Oh my gosh Eddie! I'm so sorry! I know how much you loved Kosh and I remember how he was by your side during your recovery. What a sweet kitty cat. I have 3 of my own, one of which is 20 years old. We were told she had failing kidneys about 3 years ago She's still here, but we know we'll have to face the same thing you just went through very soon. It's so hard, but unfortunately it's something we have to accept when we adopt our little furry ones.
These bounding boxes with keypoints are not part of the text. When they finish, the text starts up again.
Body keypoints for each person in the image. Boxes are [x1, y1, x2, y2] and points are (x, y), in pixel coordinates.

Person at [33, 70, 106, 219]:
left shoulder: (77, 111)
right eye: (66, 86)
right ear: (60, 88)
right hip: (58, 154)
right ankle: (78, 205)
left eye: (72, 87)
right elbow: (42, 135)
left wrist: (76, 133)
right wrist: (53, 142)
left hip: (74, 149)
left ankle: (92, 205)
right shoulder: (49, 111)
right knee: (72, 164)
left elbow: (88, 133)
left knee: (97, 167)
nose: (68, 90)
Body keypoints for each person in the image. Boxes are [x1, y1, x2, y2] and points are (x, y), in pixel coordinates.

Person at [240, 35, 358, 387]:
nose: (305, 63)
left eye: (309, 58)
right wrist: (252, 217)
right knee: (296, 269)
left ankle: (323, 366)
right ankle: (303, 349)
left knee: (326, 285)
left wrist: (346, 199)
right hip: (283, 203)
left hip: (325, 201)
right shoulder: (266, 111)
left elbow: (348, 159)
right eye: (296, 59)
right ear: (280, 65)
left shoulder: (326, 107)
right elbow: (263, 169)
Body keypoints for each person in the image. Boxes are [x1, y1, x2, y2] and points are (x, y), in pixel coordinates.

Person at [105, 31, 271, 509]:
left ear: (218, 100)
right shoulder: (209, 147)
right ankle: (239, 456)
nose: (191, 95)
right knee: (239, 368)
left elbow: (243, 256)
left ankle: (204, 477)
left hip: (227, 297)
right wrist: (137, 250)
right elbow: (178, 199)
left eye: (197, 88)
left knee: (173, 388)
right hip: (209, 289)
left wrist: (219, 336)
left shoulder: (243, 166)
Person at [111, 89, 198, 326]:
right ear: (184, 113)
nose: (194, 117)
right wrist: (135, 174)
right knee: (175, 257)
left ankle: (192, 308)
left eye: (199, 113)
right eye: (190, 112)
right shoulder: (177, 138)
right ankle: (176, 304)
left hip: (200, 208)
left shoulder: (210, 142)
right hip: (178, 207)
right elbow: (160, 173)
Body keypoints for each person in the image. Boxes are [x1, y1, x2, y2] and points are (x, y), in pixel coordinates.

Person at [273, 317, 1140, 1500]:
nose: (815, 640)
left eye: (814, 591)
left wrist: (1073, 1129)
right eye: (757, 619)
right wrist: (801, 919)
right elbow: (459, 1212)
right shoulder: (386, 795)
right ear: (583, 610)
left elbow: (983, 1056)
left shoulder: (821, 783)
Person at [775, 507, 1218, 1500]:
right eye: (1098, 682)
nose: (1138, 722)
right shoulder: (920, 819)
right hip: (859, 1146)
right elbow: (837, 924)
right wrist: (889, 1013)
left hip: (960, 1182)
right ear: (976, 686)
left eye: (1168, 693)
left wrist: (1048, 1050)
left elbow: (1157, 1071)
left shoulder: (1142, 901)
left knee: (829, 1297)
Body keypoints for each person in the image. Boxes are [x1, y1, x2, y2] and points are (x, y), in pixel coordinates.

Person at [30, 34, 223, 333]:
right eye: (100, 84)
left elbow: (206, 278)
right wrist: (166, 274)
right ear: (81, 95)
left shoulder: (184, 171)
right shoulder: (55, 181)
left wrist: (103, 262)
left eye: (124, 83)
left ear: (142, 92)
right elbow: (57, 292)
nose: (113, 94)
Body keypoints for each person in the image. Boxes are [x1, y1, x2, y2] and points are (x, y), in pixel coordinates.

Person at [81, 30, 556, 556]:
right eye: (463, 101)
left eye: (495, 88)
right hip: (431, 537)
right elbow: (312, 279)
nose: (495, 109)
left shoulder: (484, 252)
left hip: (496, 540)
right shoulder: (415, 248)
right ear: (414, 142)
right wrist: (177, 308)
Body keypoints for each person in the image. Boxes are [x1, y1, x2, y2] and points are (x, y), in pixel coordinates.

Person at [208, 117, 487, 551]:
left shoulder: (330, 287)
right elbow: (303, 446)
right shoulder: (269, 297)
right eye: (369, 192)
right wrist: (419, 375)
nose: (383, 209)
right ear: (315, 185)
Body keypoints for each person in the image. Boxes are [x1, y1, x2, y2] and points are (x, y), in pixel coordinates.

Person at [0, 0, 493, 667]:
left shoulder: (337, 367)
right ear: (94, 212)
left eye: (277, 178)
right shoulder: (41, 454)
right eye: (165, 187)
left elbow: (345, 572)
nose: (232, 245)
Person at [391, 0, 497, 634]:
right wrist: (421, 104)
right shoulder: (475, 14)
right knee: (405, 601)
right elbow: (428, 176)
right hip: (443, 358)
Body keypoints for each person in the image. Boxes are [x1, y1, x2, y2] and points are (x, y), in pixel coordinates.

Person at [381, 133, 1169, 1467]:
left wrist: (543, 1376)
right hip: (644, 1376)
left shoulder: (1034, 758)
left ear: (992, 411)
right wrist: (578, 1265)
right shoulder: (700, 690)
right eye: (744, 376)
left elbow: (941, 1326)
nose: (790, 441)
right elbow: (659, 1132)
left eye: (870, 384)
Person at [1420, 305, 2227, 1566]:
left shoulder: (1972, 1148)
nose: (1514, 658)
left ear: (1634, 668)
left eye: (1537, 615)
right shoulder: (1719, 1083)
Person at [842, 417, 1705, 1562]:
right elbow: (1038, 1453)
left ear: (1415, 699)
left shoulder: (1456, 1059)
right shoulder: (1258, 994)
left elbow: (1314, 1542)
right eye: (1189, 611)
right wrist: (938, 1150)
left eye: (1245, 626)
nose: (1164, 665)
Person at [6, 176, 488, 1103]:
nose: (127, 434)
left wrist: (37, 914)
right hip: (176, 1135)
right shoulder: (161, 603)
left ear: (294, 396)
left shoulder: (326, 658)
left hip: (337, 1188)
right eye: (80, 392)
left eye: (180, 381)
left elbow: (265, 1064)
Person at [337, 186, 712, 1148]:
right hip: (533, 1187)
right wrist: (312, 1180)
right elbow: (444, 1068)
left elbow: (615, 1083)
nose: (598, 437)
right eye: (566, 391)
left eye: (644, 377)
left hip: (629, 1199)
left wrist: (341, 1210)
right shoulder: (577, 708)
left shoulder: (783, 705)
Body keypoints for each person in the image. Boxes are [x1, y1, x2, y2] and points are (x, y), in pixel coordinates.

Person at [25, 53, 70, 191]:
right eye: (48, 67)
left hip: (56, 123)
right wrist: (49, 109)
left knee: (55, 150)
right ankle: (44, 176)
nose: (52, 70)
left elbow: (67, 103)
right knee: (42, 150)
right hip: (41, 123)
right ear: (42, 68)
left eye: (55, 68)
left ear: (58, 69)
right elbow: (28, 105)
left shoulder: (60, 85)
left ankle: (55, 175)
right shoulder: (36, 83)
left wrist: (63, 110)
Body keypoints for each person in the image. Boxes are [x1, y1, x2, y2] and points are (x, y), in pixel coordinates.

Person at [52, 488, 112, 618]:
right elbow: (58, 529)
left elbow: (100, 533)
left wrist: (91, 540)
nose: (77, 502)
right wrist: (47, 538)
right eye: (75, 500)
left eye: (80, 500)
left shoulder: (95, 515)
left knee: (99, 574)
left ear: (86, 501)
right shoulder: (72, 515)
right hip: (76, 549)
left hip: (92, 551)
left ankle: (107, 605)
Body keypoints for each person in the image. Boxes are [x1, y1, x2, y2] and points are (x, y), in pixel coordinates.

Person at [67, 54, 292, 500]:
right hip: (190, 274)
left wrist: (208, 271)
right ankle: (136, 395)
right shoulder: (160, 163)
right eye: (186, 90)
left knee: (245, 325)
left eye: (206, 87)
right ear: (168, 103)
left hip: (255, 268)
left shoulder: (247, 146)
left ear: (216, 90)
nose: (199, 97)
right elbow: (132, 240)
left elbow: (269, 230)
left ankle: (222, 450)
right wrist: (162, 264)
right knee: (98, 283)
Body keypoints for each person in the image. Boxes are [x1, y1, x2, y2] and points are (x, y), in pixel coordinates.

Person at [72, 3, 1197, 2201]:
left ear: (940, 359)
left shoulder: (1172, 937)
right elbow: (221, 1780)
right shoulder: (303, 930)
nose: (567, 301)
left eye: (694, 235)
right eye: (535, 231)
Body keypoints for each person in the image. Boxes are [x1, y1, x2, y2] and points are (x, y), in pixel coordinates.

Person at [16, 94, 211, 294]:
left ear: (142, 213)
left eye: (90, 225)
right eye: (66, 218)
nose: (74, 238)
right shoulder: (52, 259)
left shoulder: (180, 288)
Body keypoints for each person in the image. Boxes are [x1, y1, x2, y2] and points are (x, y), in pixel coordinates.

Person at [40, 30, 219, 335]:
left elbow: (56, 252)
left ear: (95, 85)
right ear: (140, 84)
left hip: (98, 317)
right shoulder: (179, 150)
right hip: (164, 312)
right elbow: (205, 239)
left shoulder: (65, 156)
Linda @ A La Carte said...

Oh Eddie I have tears in my eyes as I type this. I am sooo sorry about the loss of Kosh. I know how we love our kitties and Kosh sounds like a very special loving boy. Sending you big hugs!

Linda

Shara said...

Eddie, this made me cry. I know how much we all love our kitties. We have three and one of them - I love them all 0 but our little girl holds an extra special part of my heart. She has been giving me worries lately and I have been loving on her extra hard. I know you loved Kosh so much. I am sorry for you and for Keith. ((hugs))

Joy@aVintageGreen said...

Tears and hugs. So very sorry that Kosh was so very sick. Kosh loved so well.
Joy

Unknown said...

Oh Eddie, I'm so very sorry. :( Until we had to let our Bronco doggie go last summer I never understood how devastating it is to lose a beloved pet. Now I do, so my heart hurts for you. Hugs!

laurie -magpie ethel said...

No words. I am so very sorry.

Donna Wilkes said...

A blessing for Kosh who departed so abruptly. We lost our beloved Molly (14) from the same kidney problem. My heart is with you. What a huge hole pets leave in our hearts when they die.

Lynn said...

I am so sorry to hear about Kosh. You keep expecting to see them and it's hard to believe they are gone. Just know in your heart, you gave him a good home and all the love a cat could possibly want.

Judy said...

So sorry, Eddie. I know the pain you and Keith are feeling.

Roger Owen Green said...

Sorry, guy. Looks just like our Midnight. I had avoided having a pet for about 30 years because we get attached, they always die before we do...

svelteSTUFF said...

heartbreaking.
I would like to say that 'time heals', but it doesn't, time just makes an opening to let MORE love in.
thinking of you.

hangin said...

You forgot to tell them he was COOLEST cat. Ever. And that he had an awesome "mommy". Me and Nurse Chiquito love you.